I have read an answer (in this site, but I lost the question number) saying something like the following:-
If the quadratic equations F(x) = 0 and f(x) = 0 have a common root, then the quadratics are proportional to each other. That is, K[f(x)] = F(x); for some constant K.
I tried to ‘prove’ it because this is completely new to me.
For simplicity, we can assume that both equations are monic.
Let p, q be the roots of F(x) = 0 and q, r be the roots of f(x) = 0 such that q is their common root.
Then, $x^2 – (p + q) x + pq = 0$ and $x^2 – (q + r) x + qr = 0$
Rewriting the above, we have
$pq = –x^2 + (p + q) x$ ……………..(1)
$qr = –x^2 + (q + r) x$ ……………….(2)
[Added constraints:- p, q, r, x, x + (p + q), and x + (q + r) are not zero.]

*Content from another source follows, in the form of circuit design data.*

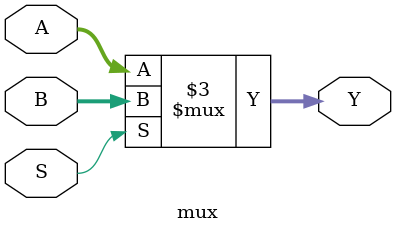
<source format=v>
module mux (A, B, S, Y);
    
    parameter WIDTH = 2;
    
    input [WIDTH-1:0] A, B;
    input S;
    output reg [WIDTH-1:0] Y;
    
    always @* begin
        if (S)
            Y = B;
        else
            Y = A;
    end
    
endmodule
</source>
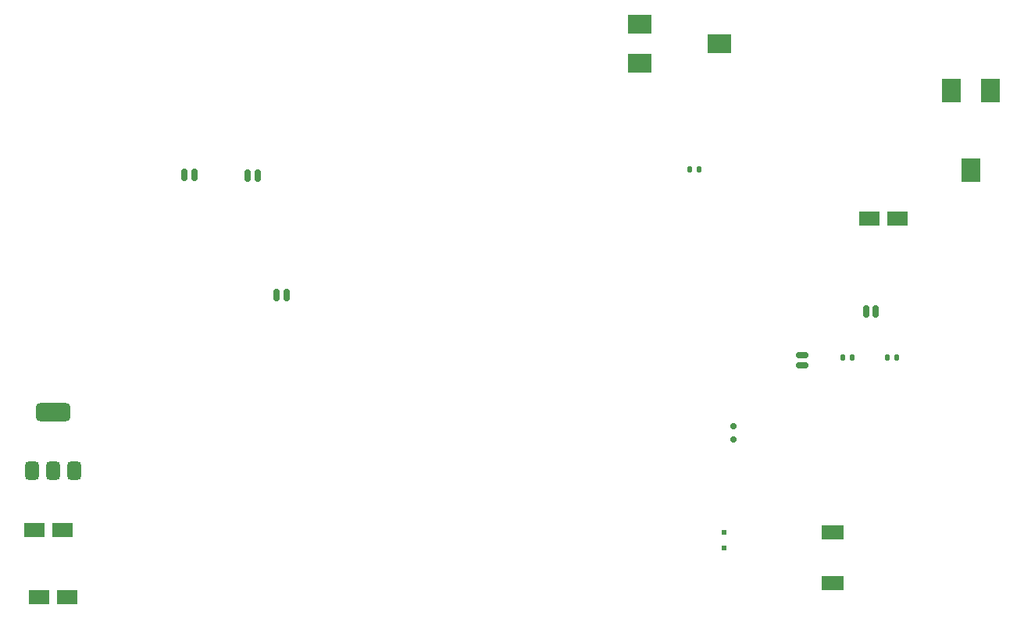
<source format=gbr>
%TF.GenerationSoftware,KiCad,Pcbnew,8.0.4*%
%TF.CreationDate,2025-05-14T15:51:55-04:00*%
%TF.ProjectId,am-receiver,616d2d72-6563-4656-9976-65722e6b6963,rev?*%
%TF.SameCoordinates,Original*%
%TF.FileFunction,Paste,Top*%
%TF.FilePolarity,Positive*%
%FSLAX46Y46*%
G04 Gerber Fmt 4.6, Leading zero omitted, Abs format (unit mm)*
G04 Created by KiCad (PCBNEW 8.0.4) date 2025-05-14 15:51:55*
%MOMM*%
%LPD*%
G01*
G04 APERTURE LIST*
G04 Aperture macros list*
%AMRoundRect*
0 Rectangle with rounded corners*
0 $1 Rounding radius*
0 $2 $3 $4 $5 $6 $7 $8 $9 X,Y pos of 4 corners*
0 Add a 4 corners polygon primitive as box body*
4,1,4,$2,$3,$4,$5,$6,$7,$8,$9,$2,$3,0*
0 Add four circle primitives for the rounded corners*
1,1,$1+$1,$2,$3*
1,1,$1+$1,$4,$5*
1,1,$1+$1,$6,$7*
1,1,$1+$1,$8,$9*
0 Add four rect primitives between the rounded corners*
20,1,$1+$1,$2,$3,$4,$5,0*
20,1,$1+$1,$4,$5,$6,$7,0*
20,1,$1+$1,$6,$7,$8,$9,0*
20,1,$1+$1,$8,$9,$2,$3,0*%
G04 Aperture macros list end*
%ADD10R,2.200000X1.600000*%
%ADD11R,0.500000X0.500000*%
%ADD12RoundRect,0.135000X-0.135000X-0.185000X0.135000X-0.185000X0.135000X0.185000X-0.135000X0.185000X0*%
%ADD13RoundRect,0.375000X0.375000X-0.625000X0.375000X0.625000X-0.375000X0.625000X-0.375000X-0.625000X0*%
%ADD14RoundRect,0.500000X1.400000X-0.500000X1.400000X0.500000X-1.400000X0.500000X-1.400000X-0.500000X0*%
%ADD15R,2.400000X1.500000*%
%ADD16RoundRect,0.135000X0.135000X0.185000X-0.135000X0.185000X-0.135000X-0.185000X0.135000X-0.185000X0*%
%ADD17RoundRect,0.165000X-0.165000X-0.475000X0.165000X-0.475000X0.165000X0.475000X-0.165000X0.475000X0*%
%ADD18RoundRect,0.165000X0.475000X-0.165000X0.475000X0.165000X-0.475000X0.165000X-0.475000X-0.165000X0*%
%ADD19R,2.000000X2.500000*%
%ADD20R,2.500000X2.000000*%
%ADD21RoundRect,0.150000X0.200000X-0.150000X0.200000X0.150000X-0.200000X0.150000X-0.200000X-0.150000X0*%
%ADD22RoundRect,0.165000X0.165000X0.475000X-0.165000X0.475000X-0.165000X-0.475000X0.165000X-0.475000X0*%
G04 APERTURE END LIST*
D10*
%TO.C,PC3*%
X184000000Y-88000000D03*
X187000000Y-88000000D03*
%TD*%
D11*
%TO.C,C1*%
X168250000Y-123700000D03*
X168250000Y-122000000D03*
%TD*%
D12*
%TO.C,R1*%
X185895000Y-103000000D03*
X186915000Y-103000000D03*
%TD*%
D13*
%TO.C,U3*%
X93200000Y-115300000D03*
X95500000Y-115300000D03*
D14*
X95500000Y-109000000D03*
D13*
X97800000Y-115300000D03*
%TD*%
D15*
%TO.C,L1*%
X180000000Y-127500000D03*
X180000000Y-122000000D03*
%TD*%
D16*
%TO.C,R4*%
X165515000Y-82650000D03*
X164495000Y-82650000D03*
%TD*%
D17*
%TO.C,C4*%
X183615000Y-98000000D03*
X184695000Y-98000000D03*
%TD*%
D18*
%TO.C,C2*%
X176750000Y-103885000D03*
X176750000Y-102805000D03*
%TD*%
D17*
%TO.C,C6*%
X109750000Y-83250000D03*
X110830000Y-83250000D03*
%TD*%
D19*
%TO.C,RV1*%
X192850000Y-74100000D03*
X195000000Y-82750000D03*
X197150000Y-74100000D03*
%TD*%
D20*
%TO.C,RV2*%
X159100000Y-71150000D03*
X167750000Y-69000000D03*
X159100000Y-66850000D03*
%TD*%
D12*
%TO.C,R2*%
X181145000Y-103000000D03*
X182165000Y-103000000D03*
%TD*%
D10*
%TO.C,PC1*%
X97000000Y-129000000D03*
X94000000Y-129000000D03*
%TD*%
D21*
%TO.C,D1*%
X169250000Y-110500000D03*
X169250000Y-111900000D03*
%TD*%
D22*
%TO.C,C5*%
X117693125Y-83284333D03*
X116613125Y-83284333D03*
%TD*%
D10*
%TO.C,PC2*%
X96500000Y-121750000D03*
X93500000Y-121750000D03*
%TD*%
D17*
%TO.C,C3*%
X119750000Y-96250000D03*
X120830000Y-96250000D03*
%TD*%
M02*

</source>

If we let $\frac {p} {r} = K$, then dividing (1) by (2), we have
$\frac {–x^2 + (p + q) x} {–x^2 + (q + r) x} = \frac {p} {r} = K$
$K[–x^2 + (q + r) x] = [–x^2 + (p + q) x]$
$K[x^2 – (q + r) x] = [x^2 – (p + q) x]$
$K[x^2 – (q + r) x] + pq = [x^2 – (p + q) x] + pq$
$K[x^2 – (q + r) x] + (Kr)q = F(x)$
$∴ K[f(x)] = F(x)$
The proof seems to be nice. May be someone can point out what went wrong. This is because the ‘fact’ does not quite match with the following counter-example:-
1, and 2 are the roots of $x^2 – 3x + 2 = 0$
2, and 3 are the roots of $x^2 – 5x + 6 = 0$ such that 2 is the common root.
It seems that there is no K such that $K[x^2 – 5x + 6] = x^2 – 3x + 2$